▶ [Source extract]
T = \int_{t_1}^{t_2} dt = \int_{t_1}^{t_2} \frac{1}{c} \frac{c}{v} \frac{ds}{dt} dt = \int_A^B \frac{n}{c} ds = \frac{1}{c} S

The light ray will find the path that minimises this time of travel.

To apply this setup to the mirage in Feynman’s lecture we need to model the refractive index as a function of the y-coordinate in my amended diagram above, which measures the height above the road. As Feynman says, light goes faster in the hot region near the road than in the cooler region higher up. Thus, since the refractive index is inversely proportional to v, it should be an increasing function of the height above the road y. To get a toy model for the scenario in Feynman’s lecture let us make the simplest possible assumption that the refractive index is a simple linear function of y, namely

n(y) = \alpha + \beta y

with \alpha and \beta both positive. Then since the arc-length element is

ds = dx \sqrt{1 + y^{\prime \ 2}}

we can write the optical length functional as

S[y] = \int_A^B n ds = \int_{a}^{-a} dx (\alpha + \beta y)\sqrt{1 + y^{\prime \ 2}} = -\int_{-a}^{a} dx (\alpha + \beta y)\sqrt{1 + y^{\prime \ 2}}

We find the stationary path for this functional using the Calculus of Variations. Let

F(x, y, y^{\prime}) = (\alpha + \beta y)\sqrt{1 + y^{\prime \ 2}}

Since this does not depend directly on x, the problem admits a first-integral of the form

y^{\prime} \frac{\partial F}{\partial y^{\prime}} - F = C

where C is a constant. We have

\frac{\partial F}{\partial y^{\prime}} = \frac{(\alpha + \beta y)y^{\prime}}{\sqrt{1 + y^{\prime \ 2}}}

Therefore the first-integral for this problem is

\frac{(\alpha + \beta y)y^{\prime \ 2}}{\sqrt{1 + y^{\prime \ 2}}} - (\alpha + \beta y)\sqrt{1 + y^{\prime \ 2}} = C

Multiplying through by \sqrt{1 + y^{\prime \ 2}}/ \alpha, absorbing \alpha into the constant term, and writing \delta \equiv \beta/\alpha we get

(1 + \delta y) y^{\prime \ 2} - (1 + \delta y)(1 + y^{\prime \ 2}) = C\sqrt{1 + y^{\prime \ 2}}


-(1 + \delta y) = C\sqrt{1 + y^{\prime \ 2}}


y^{\prime} = \frac{\pm \sqrt{(1+\delta y)^2 - C^2}}{C}

This is a first-order differential equation for y which can be solved by separation of variables. We get the integral equation

\int \frac{dy}{\sqrt{(1+\delta y)^2 - C^2}} = \pm \int \frac{dx}{C}

To solve the integral on the left-hand side, make the change of variable

(1 + \delta y) = C sec \theta


\delta dy = C sec \theta \ tan \theta \ d \theta


\int \frac{dy}{\sqrt{(1+\delta y)^2 - C^2}} = \int \frac{C sec \theta tan \theta d \theta}{\delta \sqrt{C^2 sec^2 \theta - C^2}}

= \frac{1}{\delta}\int tan \theta d \theta

= \frac{1}{\delta} ln[sec \theta] + const.

▶ [Requirement A] According to the mirage derivation, what form is assumed for the refractive index as a function of the height above the road?
▶ [Requirement B] Reproduce everything in the mirage derivation from "To solve the" down to "ln[sec \theta] + const.".
▶ [Requirement C] Summarize the mirage derivation in two sentences.

▶ [Supplied material]
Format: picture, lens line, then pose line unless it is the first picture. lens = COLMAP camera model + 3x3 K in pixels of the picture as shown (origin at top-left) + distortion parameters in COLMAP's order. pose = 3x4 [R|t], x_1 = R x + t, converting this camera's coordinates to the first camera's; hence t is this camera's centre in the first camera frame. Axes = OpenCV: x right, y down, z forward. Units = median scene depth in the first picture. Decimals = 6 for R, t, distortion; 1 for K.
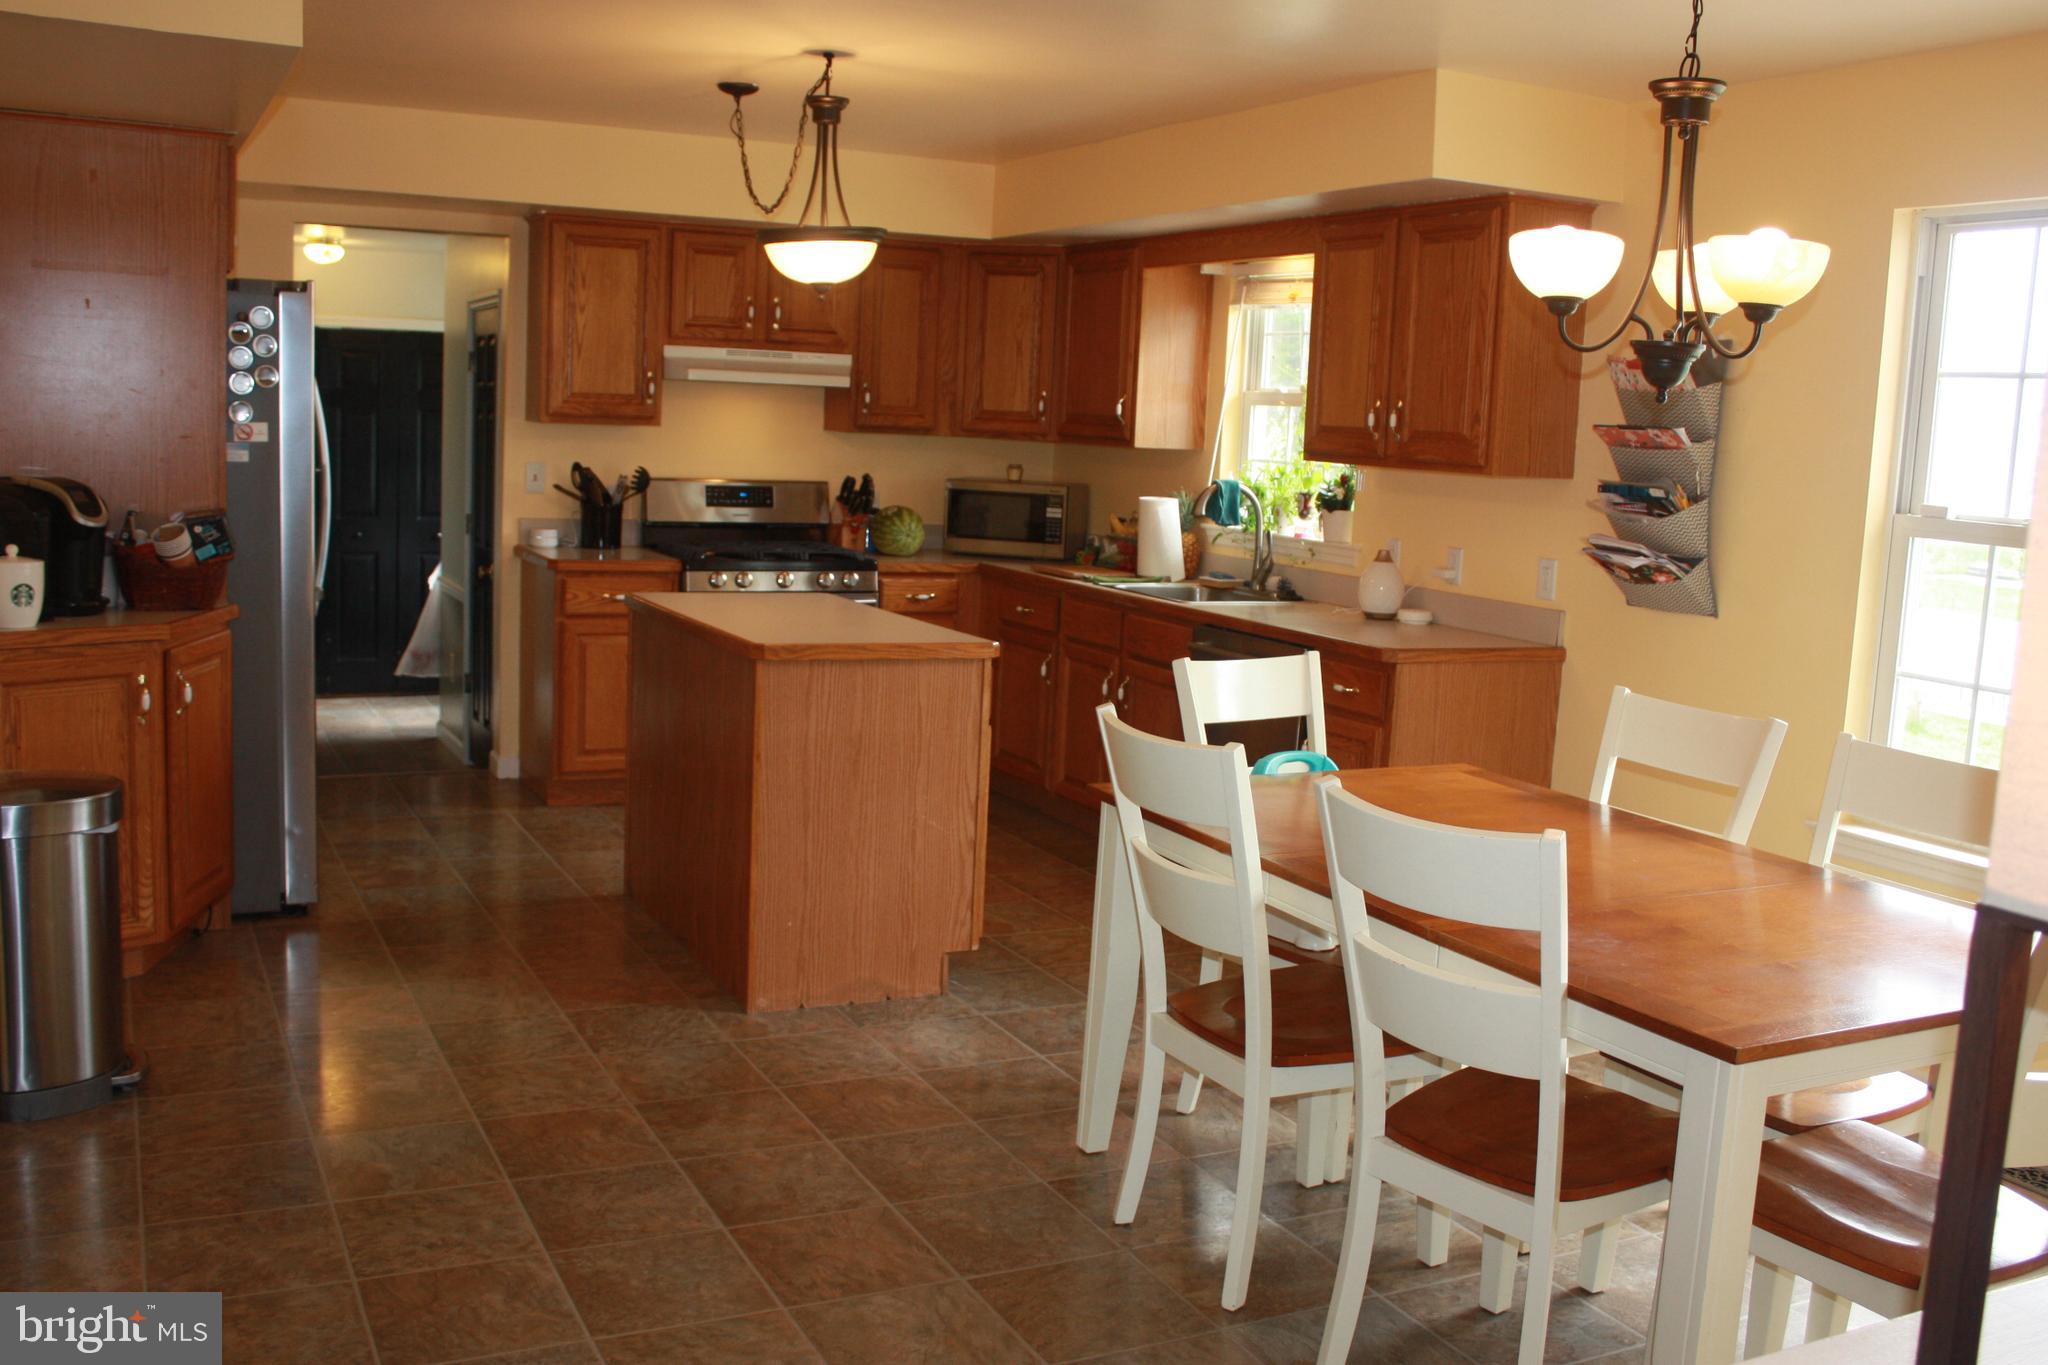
lens RADIAL K [[1859.1, 0, 1019.2], [0, 1859.1, 685.3], [0, 0, 1]] dist [-0.136252, 0.000000]
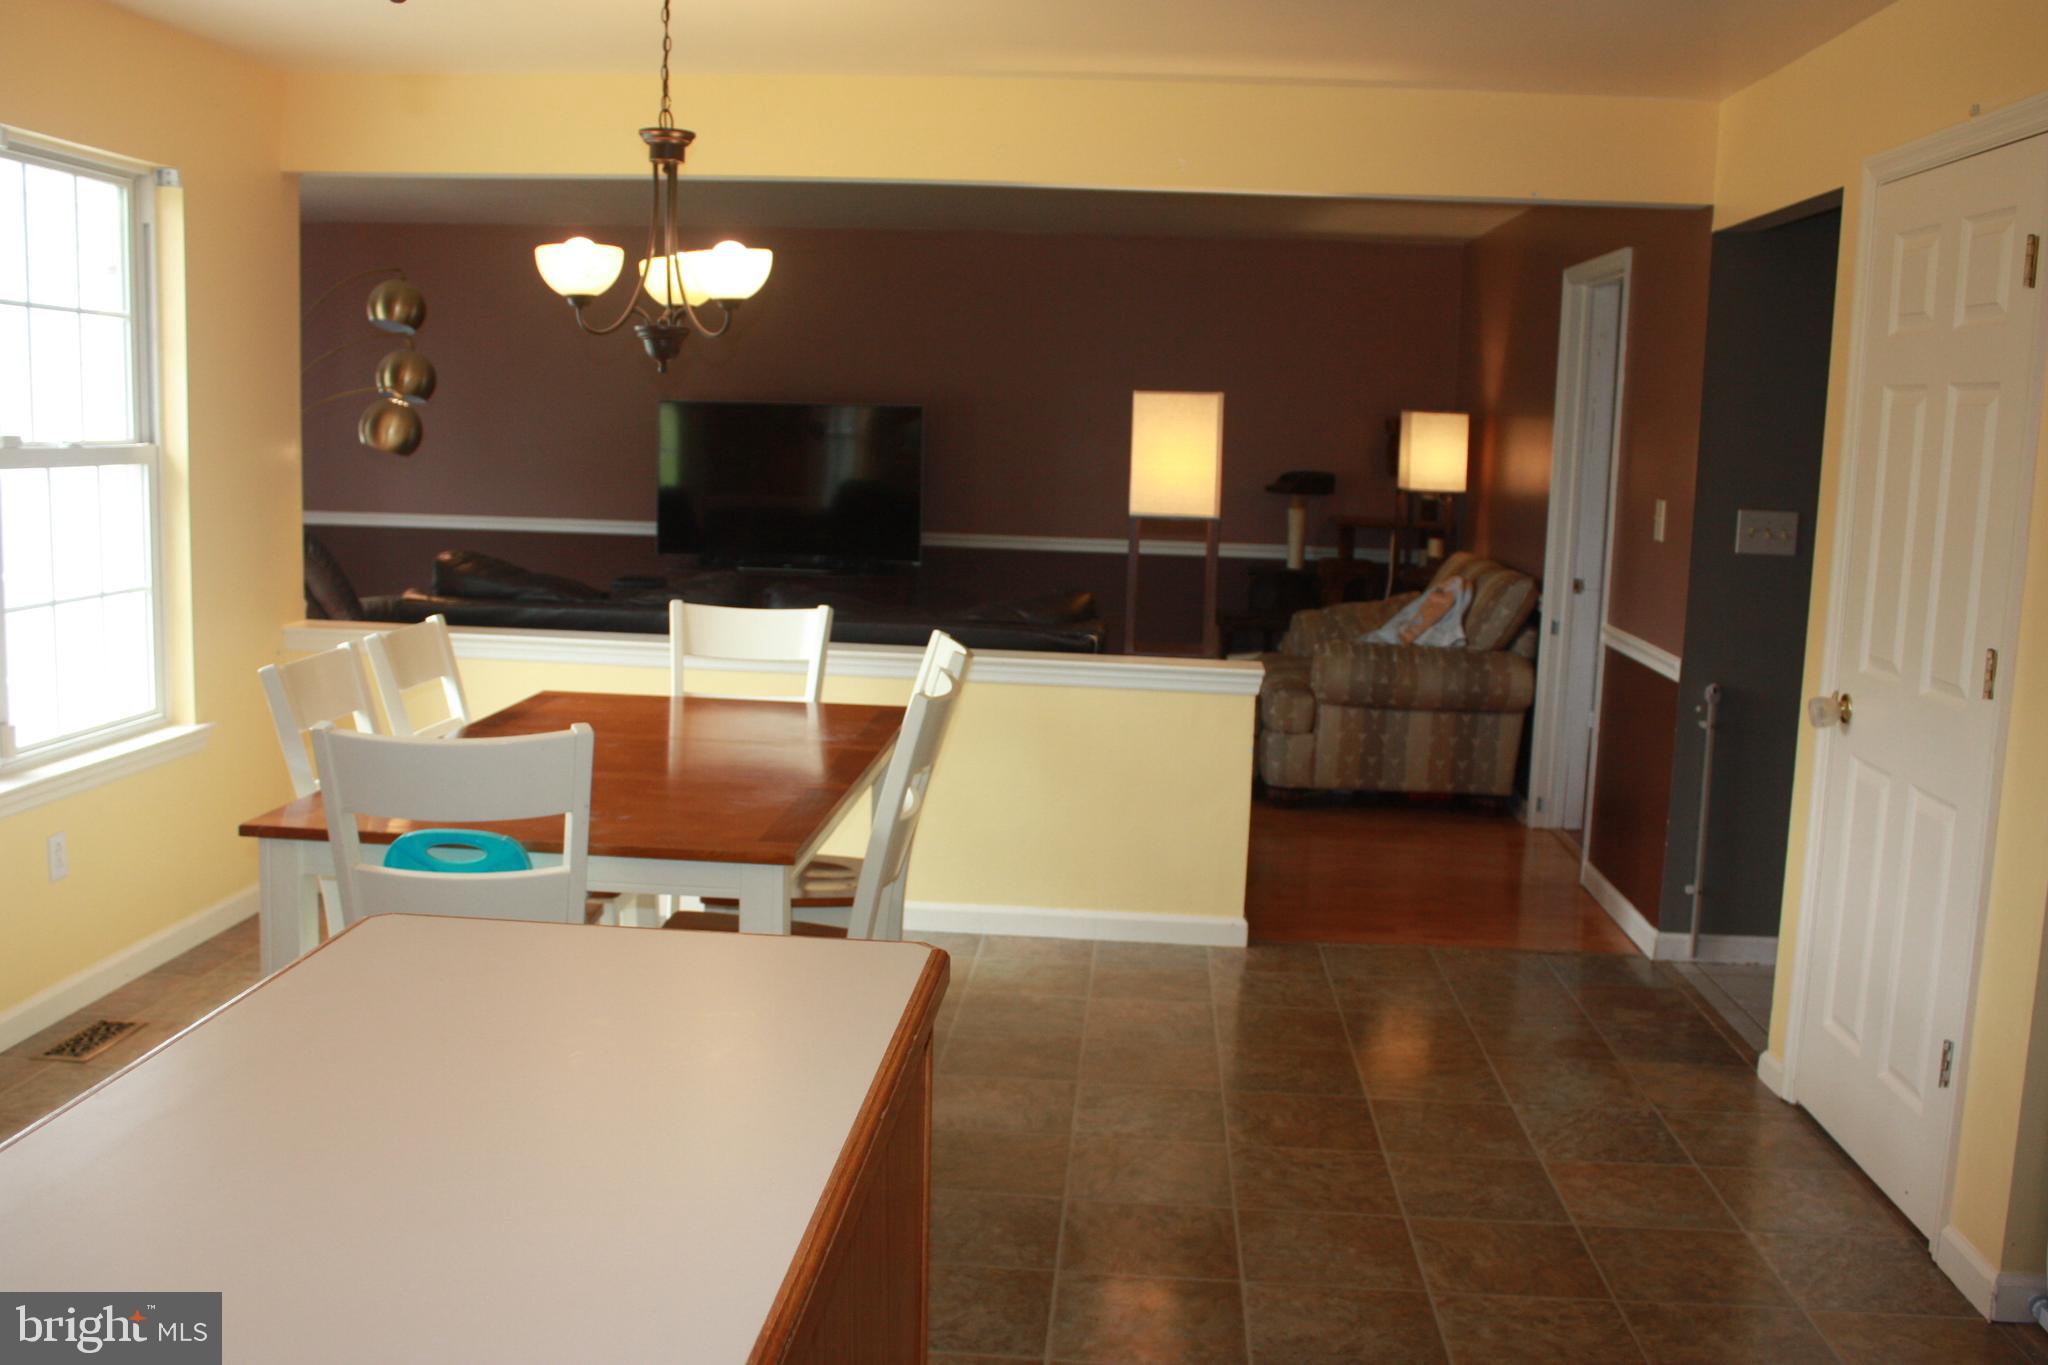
lens RADIAL K [[1859.1, 0, 1020.6], [0, 1859.1, 684.4], [0, 0, 1]] dist [-0.136252, 0.000000]
pose [[-0.858540, -0.143394, 0.492288, -0.262093], [0.007751, 0.956360, 0.292087, -0.152872], [-0.512688, 0.254584, -0.819962, 0.946614]]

▶ [Answer area A] A simple linear function of y, n(y) = α + βy, with α and β both positive.

▶ [Answer area B]
To solve the integral on the left-hand side, make the change of variable

(1 + \delta y) = C sec \theta


\delta dy = C sec \theta \ tan \theta \ d \theta


\int \frac{dy}{\sqrt{(1+\delta y)^2 - C^2}} = \int \frac{C sec \theta tan \theta d \theta}{\delta \sqrt{C^2 sec^2 \theta - C^2}}

= \frac{1}{\delta}\int tan \theta d \theta

= \frac{1}{\delta} ln[sec \theta] + const.

▶ [Answer area C] Light goes faster in the hot region near the road, so the refractive index should increase with height, and the simplest toy model of Feynman's mirage takes it to be a linear function of height, n(y) = α + βy, with α and β positive. The stationary path of the resulting optical length functional is found with the Calculus of Variations, whose first integral gives a first-order differential equation for y that is solved by separation of variables and a change of variable.